Detection of phosphorylated PDE5 in platelets
Platelet suspensions (4 × 108 platelets/ml) were stimulated with GSNO. At the indicated time points, an aliquot (3.6 × 107 platelets) was removed into Laemmli buffer and boiled for 10 min. Proteins were separated by SDS-PAGE and transferred to nitrocellulose. Membranes were incubated with phospho-PDE5–specific antibody in a dilution of 1:50,000. Detection was performed as described above.

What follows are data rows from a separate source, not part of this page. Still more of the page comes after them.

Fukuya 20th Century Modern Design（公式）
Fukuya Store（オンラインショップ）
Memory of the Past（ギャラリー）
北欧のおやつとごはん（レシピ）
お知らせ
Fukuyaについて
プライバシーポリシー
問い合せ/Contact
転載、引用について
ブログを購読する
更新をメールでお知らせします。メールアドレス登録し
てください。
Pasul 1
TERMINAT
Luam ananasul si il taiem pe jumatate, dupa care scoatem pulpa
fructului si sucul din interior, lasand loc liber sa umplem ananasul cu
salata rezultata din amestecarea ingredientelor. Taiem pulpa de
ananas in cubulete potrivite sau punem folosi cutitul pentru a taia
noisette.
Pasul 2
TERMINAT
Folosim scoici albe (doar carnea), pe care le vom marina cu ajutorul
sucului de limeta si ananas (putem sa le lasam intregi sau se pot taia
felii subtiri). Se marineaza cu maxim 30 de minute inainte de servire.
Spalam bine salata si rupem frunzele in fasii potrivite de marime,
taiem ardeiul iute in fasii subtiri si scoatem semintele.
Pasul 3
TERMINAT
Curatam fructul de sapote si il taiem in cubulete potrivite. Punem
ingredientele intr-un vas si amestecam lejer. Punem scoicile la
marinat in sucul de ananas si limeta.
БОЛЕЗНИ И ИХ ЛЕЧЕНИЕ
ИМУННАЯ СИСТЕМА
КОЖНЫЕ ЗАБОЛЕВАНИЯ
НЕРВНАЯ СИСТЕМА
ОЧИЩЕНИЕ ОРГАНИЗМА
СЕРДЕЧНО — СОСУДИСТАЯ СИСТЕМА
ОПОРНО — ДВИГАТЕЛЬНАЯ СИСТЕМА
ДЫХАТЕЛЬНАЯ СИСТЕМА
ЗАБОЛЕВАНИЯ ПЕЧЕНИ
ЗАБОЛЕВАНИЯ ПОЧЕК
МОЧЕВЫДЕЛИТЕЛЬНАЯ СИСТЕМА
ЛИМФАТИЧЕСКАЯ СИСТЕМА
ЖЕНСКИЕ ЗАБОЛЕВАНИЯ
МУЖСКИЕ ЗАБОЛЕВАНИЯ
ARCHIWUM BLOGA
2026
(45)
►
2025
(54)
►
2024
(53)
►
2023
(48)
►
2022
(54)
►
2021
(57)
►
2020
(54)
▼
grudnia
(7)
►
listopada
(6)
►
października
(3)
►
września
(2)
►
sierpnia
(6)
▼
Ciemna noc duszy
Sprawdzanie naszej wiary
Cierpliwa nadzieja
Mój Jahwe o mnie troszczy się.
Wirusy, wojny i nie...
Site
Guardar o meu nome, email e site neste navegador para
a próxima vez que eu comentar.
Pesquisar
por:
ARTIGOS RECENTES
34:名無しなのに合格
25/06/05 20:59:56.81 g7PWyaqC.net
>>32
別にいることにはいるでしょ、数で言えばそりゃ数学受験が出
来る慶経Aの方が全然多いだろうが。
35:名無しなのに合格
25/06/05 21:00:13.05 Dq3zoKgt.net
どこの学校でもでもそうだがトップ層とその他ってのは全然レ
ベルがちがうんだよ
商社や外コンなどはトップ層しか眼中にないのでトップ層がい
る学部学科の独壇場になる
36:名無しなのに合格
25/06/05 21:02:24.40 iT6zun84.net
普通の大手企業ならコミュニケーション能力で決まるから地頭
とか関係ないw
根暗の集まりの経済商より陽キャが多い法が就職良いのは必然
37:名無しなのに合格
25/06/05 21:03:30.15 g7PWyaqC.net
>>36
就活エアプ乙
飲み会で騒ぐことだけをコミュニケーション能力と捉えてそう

Sildenafil was a gift from Pfizer (Sandwich, UK). GSNO and monosuccinyl-tyrosyl-cGMP were obtained from Sigma-Aldrich. Anti-VASP antibody was from Alexis Biochemicals Corp. Alkaline phosphatase was purchased from Boehringer, EHNA was from Tocris Cookson. Activated charcoal was from Riedel-de Haën. [α-32P]GTP (800 Ci/mmol) was purchased from DuPont, Na125I was from Amersham Pharmacia Biotech. The bicinchoninic acid protein determination kit was from Pierce Chemical Co. Chemicals used for HPLC detection of GTP were of HPLC grade.
We thank Friedrich Eichhorst, Katja Rezny, Gaby Scheibel, and Arkadius Pacha for excellent technical assistance. The critical reading of the manuscript by Dr. Günter Schultz is gratefully acknowledged.
This work was supported by the Deutsche Forschungsgemeinschaft.
Abbreviations used in this paper: cGKI, cGMP-dependent protein kinases type I; EHNA, erythro-9-(2-hydroxy-3-nonyl)-adenine; GSNO, S-nitrosoglutathione; NO, nitric oxide; PDE, phosphodiesterase; RIA, radioimmunoassay; sGC, soluble guanylyl cyclase; VASP, vasodilator-stimulated phosphoprotein.